【お知らせ】2025年度「監理団体および登録支援機関を対象としたアンケート調査」結果について
CRT日本委員会は、2025年度「監理団体および登録支援機関を対象としたアンケート調査」を実施しました。その結果をご報告いたします。
実施背景
経済人コー円卓会議日本委員会(以下「当会」)は、技能実習生および特定技能外国人の来日数が伸びる中、当会と関わりのある企業より、人権デューディリジェンスを推進する必要性から、「ビジネスと人権」観点から優良団体の見極めに資する情報を得たいというお声を多く頂戴してきました。
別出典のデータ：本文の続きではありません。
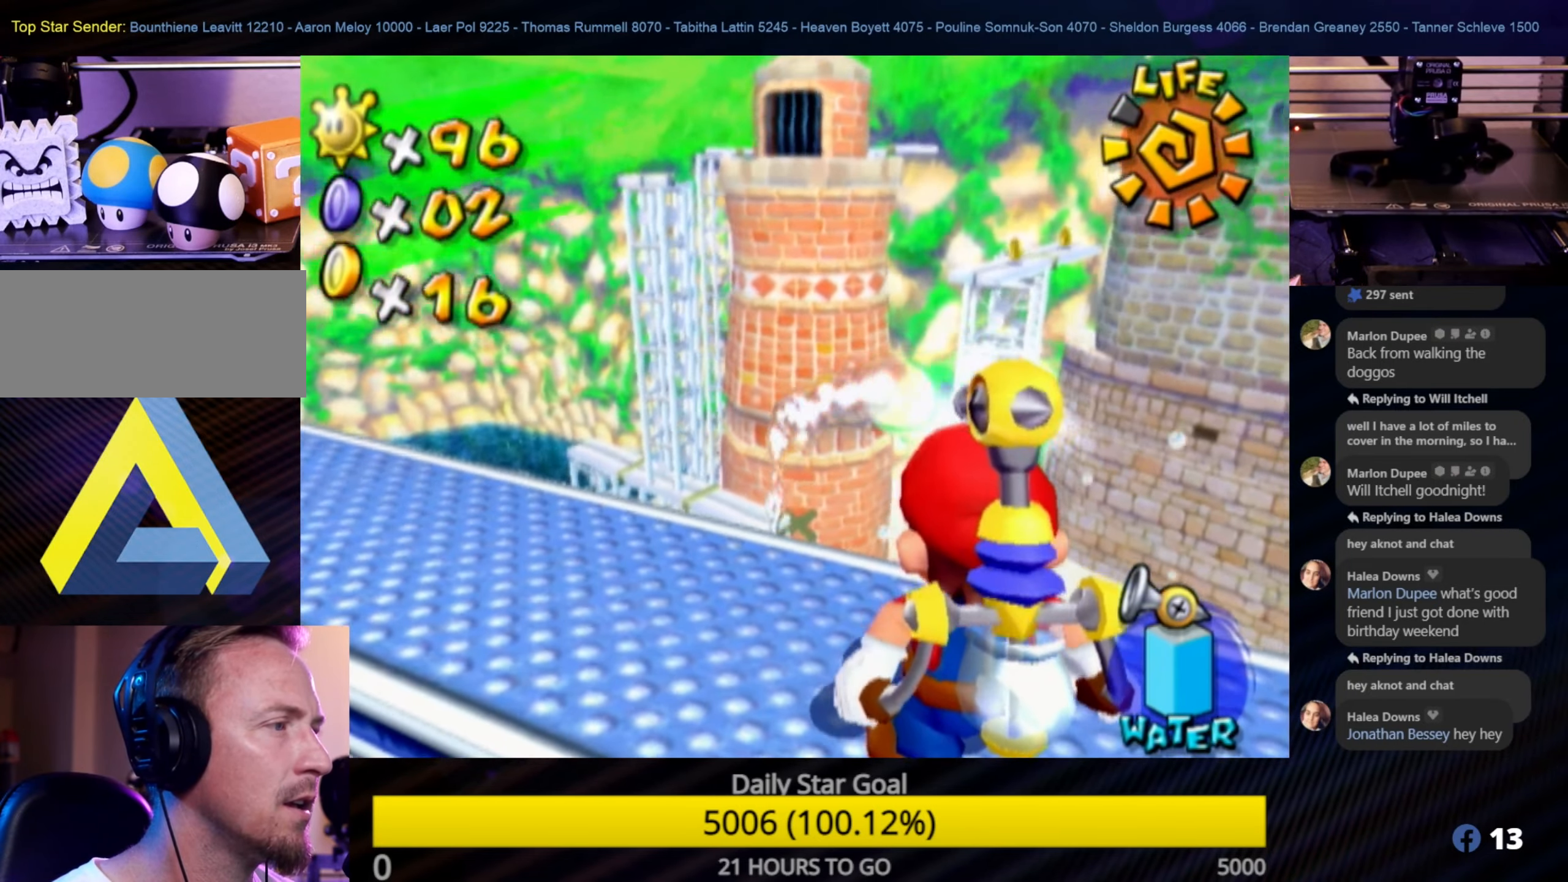
{"buttons": ["R1"], "left_stick": "center", "right_stick": "center", "events": []}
これを受けて、この度、監理団体および登録支援機関における人権尊重に向けたお取り組みの状況を「ビジネスと人権に関する指導原則」の内容に沿って把握し、評価し、評価の高い団体についてその団体名/社名を回答内容(一部)とともに公開する目的で、監理団体および登録支援機関を対象としたアンケート調査を実施いたしました。
実施対象
当会は、2025年4月末日時点で、人権尊重にご関心をお持ちと考えられるグループやネットワークの会員である監理団体および/あるいは登録支援機関257団体/社(以下、「団体」とします)に対して調査票を郵送いたしました。
実施方法
2025年4月に「アンケート調査ご協力のお願い」を257団体に対して郵送し、5月末日のアンケート締切日までに以下の11団体よりご回答をいただきました。6月末日までに、当会で「評価手法(仮)」を策定し、これに則った評価結果を11団体宛てに送付の上、必要に応じて追加情報の提供を求めましたところ、4団体より追加情報のご提供がありました。この追加情報に基づき再評価した結果、11団体の平均点は17.0から18.6へ1.6ポイント上昇しました。なお、評価手法(仮)は、今後、回答いただいた監理団体および登録支援機関の声を得ながら精査する考えです。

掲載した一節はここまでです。